## TASK INPUTS
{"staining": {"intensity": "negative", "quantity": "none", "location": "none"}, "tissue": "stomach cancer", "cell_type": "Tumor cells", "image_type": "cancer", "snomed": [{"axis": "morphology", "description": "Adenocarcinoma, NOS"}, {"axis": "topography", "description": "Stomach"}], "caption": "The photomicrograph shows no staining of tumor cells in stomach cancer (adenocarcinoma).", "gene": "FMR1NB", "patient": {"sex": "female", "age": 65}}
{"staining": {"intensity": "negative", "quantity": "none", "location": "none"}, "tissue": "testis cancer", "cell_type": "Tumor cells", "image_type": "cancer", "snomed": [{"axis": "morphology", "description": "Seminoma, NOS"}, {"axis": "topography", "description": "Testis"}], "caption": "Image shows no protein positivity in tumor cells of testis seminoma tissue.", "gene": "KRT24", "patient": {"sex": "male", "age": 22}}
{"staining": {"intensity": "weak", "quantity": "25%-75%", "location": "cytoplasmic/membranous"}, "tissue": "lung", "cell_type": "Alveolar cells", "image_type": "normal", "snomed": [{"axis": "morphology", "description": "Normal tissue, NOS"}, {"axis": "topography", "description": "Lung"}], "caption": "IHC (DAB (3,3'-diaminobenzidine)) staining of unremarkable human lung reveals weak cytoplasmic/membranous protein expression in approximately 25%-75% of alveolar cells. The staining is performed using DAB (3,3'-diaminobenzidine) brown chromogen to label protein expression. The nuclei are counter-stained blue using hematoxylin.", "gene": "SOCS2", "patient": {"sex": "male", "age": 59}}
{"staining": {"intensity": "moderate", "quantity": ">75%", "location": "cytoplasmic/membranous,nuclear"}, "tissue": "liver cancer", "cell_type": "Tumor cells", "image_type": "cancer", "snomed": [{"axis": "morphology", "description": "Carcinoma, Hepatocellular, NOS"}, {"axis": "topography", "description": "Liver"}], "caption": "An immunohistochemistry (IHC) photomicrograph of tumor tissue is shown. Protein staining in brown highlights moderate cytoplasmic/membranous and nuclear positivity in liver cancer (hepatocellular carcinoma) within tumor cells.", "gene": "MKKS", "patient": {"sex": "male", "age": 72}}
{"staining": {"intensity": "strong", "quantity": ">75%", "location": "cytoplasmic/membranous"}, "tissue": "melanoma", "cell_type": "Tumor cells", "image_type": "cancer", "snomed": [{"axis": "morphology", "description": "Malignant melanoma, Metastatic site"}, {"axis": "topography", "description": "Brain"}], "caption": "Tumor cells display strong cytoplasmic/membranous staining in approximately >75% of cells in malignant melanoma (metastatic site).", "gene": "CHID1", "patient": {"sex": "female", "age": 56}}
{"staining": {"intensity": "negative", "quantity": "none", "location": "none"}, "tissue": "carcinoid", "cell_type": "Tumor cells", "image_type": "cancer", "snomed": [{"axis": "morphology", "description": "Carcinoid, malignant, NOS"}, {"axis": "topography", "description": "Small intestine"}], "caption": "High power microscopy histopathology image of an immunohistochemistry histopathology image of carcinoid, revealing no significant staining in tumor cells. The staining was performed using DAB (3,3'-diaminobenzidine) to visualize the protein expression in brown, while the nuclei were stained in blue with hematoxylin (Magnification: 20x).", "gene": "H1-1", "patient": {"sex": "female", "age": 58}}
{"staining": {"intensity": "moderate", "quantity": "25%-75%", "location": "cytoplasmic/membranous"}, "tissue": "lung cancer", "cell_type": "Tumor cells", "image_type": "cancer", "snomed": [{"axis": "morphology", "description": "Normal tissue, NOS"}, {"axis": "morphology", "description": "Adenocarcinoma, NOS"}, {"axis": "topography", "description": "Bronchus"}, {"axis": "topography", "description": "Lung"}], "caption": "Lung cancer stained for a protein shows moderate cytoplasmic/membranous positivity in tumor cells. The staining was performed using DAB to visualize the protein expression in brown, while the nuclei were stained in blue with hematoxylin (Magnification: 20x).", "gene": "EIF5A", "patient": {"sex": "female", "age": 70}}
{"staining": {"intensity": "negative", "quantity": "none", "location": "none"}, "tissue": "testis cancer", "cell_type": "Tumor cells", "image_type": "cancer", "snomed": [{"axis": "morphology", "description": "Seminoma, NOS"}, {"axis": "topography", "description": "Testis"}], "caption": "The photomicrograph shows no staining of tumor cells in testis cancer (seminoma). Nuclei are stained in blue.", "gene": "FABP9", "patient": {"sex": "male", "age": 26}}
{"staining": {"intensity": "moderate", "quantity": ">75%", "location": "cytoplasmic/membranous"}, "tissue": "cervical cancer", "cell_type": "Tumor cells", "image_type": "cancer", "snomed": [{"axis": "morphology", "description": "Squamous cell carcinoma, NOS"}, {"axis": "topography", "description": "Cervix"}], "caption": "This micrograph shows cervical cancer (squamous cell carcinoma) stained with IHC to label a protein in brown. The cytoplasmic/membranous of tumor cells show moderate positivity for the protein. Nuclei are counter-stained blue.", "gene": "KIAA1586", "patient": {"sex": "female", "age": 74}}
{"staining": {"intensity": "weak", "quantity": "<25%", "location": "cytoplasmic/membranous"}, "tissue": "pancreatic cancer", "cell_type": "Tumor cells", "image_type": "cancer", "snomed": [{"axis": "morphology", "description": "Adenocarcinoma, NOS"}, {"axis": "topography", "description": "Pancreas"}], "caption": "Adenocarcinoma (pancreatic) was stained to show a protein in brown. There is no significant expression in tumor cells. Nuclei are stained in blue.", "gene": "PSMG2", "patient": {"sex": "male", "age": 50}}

## EXERCISE BRIEF
When a line of the data holds the string "seminoma", pick it out and copy it.

## RESPONSE TO THIS TASK
{"staining": {"intensity": "negative", "quantity": "none", "location": "none"}, "tissue": "testis cancer", "cell_type": "Tumor cells", "image_type": "cancer", "snomed": [{"axis": "morphology", "description": "Seminoma, NOS"}, {"axis": "topography", "description": "Testis"}], "caption": "Image shows no protein positivity in tumor cells of testis seminoma tissue.", "gene": "KRT24", "patient": {"sex": "male", "age": 22}}
{"staining": {"intensity": "negative", "quantity": "none", "location": "none"}, "tissue": "testis cancer", "cell_type": "Tumor cells", "image_type": "cancer", "snomed": [{"axis": "morphology", "description": "Seminoma, NOS"}, {"axis": "topography", "description": "Testis"}], "caption": "The photomicrograph shows no staining of tumor cells in testis cancer (seminoma). Nuclei are stained in blue.", "gene": "FABP9", "patient": {"sex": "male", "age": 26}}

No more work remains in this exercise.